# Supplied text

== Segment start ==

Skip to content

Benchmark: securereview-7b vs Qwen2.5-Coder-7B

Date: 2026-04-17 Scanner: Foil M10 agentic scanner (rules cap: 8, no tool-use for SR-7b) Hardware: Apple Silicon, mlx-lm 0.31.1, vllm-mlx foil-patches Method: Same scanner code, same settings, model swap via foil model activate

Models

Model Params Size Type
vitorallo/securereview-7b-mlx-4bit 7B 4.0 GB QLoRA fine-tune on Qwen2.5-Coder-7B
mlx-community/Qwen2.5-Coder-7B-Instruct-4bit 7B 4.0 GB Base model

Test 1: python_vuln (3 Python files, intentional vulns)

Qwen SR-7b
Findings 7 7
Shared 7 7
Agreement 100% 100%

Both found all SQL injection, XSS, command injection, and broken access control.

Test 2: flask_vuln (1 Python file, Flask app)

== Segment end ==

# Provided information
== Segment start ==

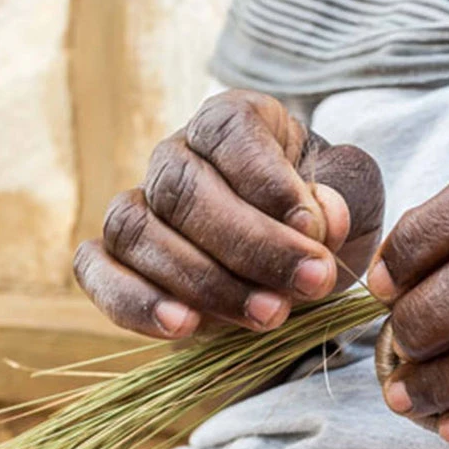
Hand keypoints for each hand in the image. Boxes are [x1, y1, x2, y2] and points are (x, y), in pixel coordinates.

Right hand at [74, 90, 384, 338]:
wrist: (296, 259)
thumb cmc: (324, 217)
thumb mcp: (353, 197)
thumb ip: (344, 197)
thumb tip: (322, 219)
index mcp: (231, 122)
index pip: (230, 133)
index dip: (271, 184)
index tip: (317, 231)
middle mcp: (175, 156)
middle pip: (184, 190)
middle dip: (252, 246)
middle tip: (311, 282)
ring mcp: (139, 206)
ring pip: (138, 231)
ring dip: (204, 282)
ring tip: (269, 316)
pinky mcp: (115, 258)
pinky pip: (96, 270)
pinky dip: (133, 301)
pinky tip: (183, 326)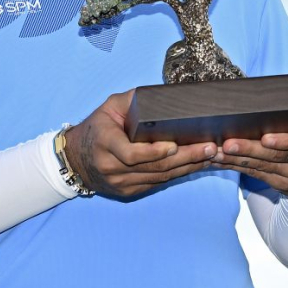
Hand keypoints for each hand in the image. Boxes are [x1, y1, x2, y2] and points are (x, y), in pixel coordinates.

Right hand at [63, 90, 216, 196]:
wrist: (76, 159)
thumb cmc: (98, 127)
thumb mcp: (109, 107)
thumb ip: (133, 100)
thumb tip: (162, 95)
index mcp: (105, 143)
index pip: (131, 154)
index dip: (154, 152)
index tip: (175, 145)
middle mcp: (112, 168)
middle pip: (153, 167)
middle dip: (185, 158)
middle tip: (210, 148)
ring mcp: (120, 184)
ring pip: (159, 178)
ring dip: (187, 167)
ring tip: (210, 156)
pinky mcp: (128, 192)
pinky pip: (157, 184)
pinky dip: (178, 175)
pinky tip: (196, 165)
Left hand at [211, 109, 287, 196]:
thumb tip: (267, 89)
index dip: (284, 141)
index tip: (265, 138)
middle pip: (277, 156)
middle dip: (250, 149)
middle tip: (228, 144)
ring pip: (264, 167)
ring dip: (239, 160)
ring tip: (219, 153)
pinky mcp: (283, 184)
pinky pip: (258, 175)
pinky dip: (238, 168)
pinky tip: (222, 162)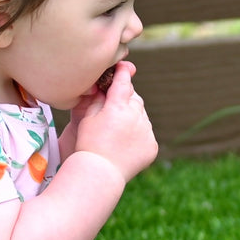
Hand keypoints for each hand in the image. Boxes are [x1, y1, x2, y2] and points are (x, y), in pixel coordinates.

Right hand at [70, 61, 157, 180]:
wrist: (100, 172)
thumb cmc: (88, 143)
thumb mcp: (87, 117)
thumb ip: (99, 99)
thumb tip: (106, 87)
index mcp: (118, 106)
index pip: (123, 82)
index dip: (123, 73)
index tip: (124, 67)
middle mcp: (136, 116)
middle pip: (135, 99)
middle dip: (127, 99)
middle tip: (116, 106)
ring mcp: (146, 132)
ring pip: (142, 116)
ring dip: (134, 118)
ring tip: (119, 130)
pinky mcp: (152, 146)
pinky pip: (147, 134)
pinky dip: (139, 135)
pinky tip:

== Segment end ==

# Work instruction A
Reproduce the passage of the benchmark page starting with "Model Params Size" and going on through "files, intentional vulns)".
# Work instruction B
Using the benchmark page, state for each statement whether it agrees with the page, answering yes or no and quoting the deciding words: (i) The scanner ran securereview-7b with tool-use enabled. (ii) The benchmark was run on Apple Silicon hardware. (iii) In Test 1, Qwen reported more findings than SR-7b.

# Worked solution A
Model Params Size Type
vitorallo/securereview-7b-mlx-4bit 7B 4.0 GB QLoRA fine-tune on Qwen2.5-Coder-7B
mlx-community/Qwen2.5-Coder-7B-Instruct-4bit 7B 4.0 GB Base model

Test 1: python_vuln (3 Python files, intentional vulns)

# Worked solution B
(i) No: "no tool-use for SR-7b".
(ii) Yes: "Hardware: Apple Silicon".
(iii) No: "Findings 7 7".